Flag Default Description
--db-url required SQLite path or postgresql://... URL.
--user-id default Default user_id applied to every tool call when the caller doesn't pass one.
--embedding-provider openai openai, voyage, cohere, or local (FastEmbed).
--embedding-model provider default Override the embedding model.
--embedding-dimensions provider default Override vector dimensions. Must match the model.
--llm-model none PydanticAI model string (e.g. openai:gpt-4o-mini). Without this, knowledge extraction is disabled.
--transport stdio stdio or streamable-http.

LLM is optional

Without --llm-model, add_conversation stores messages but does not extract knowledge. search_memory and add_memory still work — they don't need an LLM.

add_conversation latency

With an LLM configured, add_conversation runs segmentation and predict-calibrate extraction inline before returning. This can take 10–30+ seconds on long histories. Raise your MCP client's tool-call timeout accordingly (Claude Desktop defaults to ~60 s).

Tools

Tool Purpose
search_memory(query, user_id?, top_k=10) Hybrid retrieval (vector + BM25 + RRF). Returns an LLM-ready prompt block.
add_memory(statement, user_id?) Store a fact directly. Deduplicates against existing knowledge.
add_conversation(user_message, assistant_message, user_id?) Append an exchange. Triggers extraction when an LLM is configured.
list_memories(user_id?, limit=20, offset=0) Page through stored knowledge.
delete_memory(knowledge_id) Permanently remove an entry by UUID.

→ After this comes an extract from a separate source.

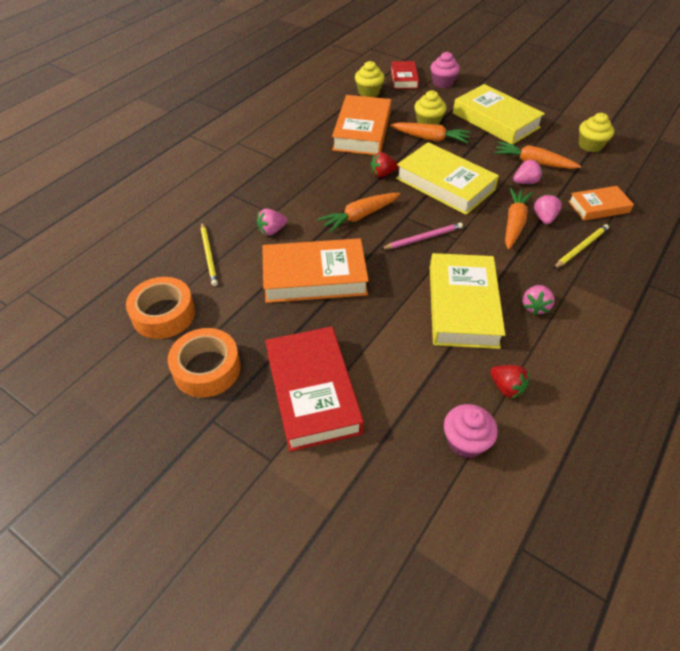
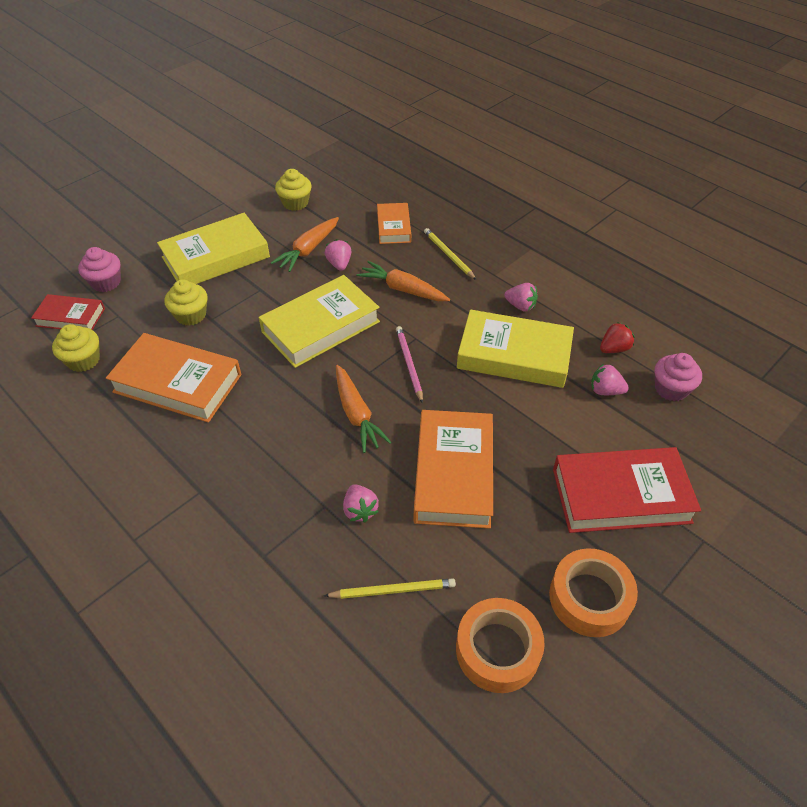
camera: 80 degrees left, 0 degrees up
red strawberry [371,152,398,177] -> none
orange carrot [390,122,471,143] -> none
pink strawberry [534,194,562,224] -> pink strawberry moved to [591,364,629,395]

All user_id arguments are optional — the server falls back to the --user-id default when omitted.

Client setup

Add to ~/Library/Application Support/Claude/claude_desktop_config.json (macOS) or the equivalent path on your platform:

JSON
{
  "mcpServers": {
    "memv": {
      "command": "memv-mcp",
      "args": [
        "--db-url", "/absolute/path/to/memory.db",
        "--user-id", "your-name",
        "--llm-model", "openai:gpt-4o-mini"
      ],
      "env": {
        "OPENAI_API_KEY": "sk-..."
      }
    }
  }
}
Bash
claude mcp add memv -- memv-mcp \
  --db-url /absolute/path/to/memory.db \
  --user-id your-name \
  --llm-model openai:gpt-4o-mini

In ~/.cursor/mcp.json:

JSON
{
  "mcpServers": {
    "memv": {
      "command": "memv-mcp",
      "args": ["--db-url", "/absolute/path/to/memory.db", "--llm-model", "openai:gpt-4o-mini"]
    }
  }
}

HTTP transport

For remote agents, run with --transport streamable-http:

Bash
memv-mcp --db-url memory.db --llm-model openai:gpt-4o-mini --transport streamable-http

The server listens on the default MCP HTTP port. Put it behind your own auth/proxy before exposing it.

Programmatic use

The server factory is importable, so you can mount it inside an existing process or inject custom clients (e.g. for tests):

Python
from memv.mcp.server import create_server

server = create_server(
    db_url="memory.db",
    default_user_id="alice",
    embedding_client=my_embedder,
    llm_client=my_llm,
)
server.run(transport="stdio")

The tool implementations are exported as plain do_* coroutines (do_search_memory, do_add_memory, …) so you can unit-test them without an MCP runtime.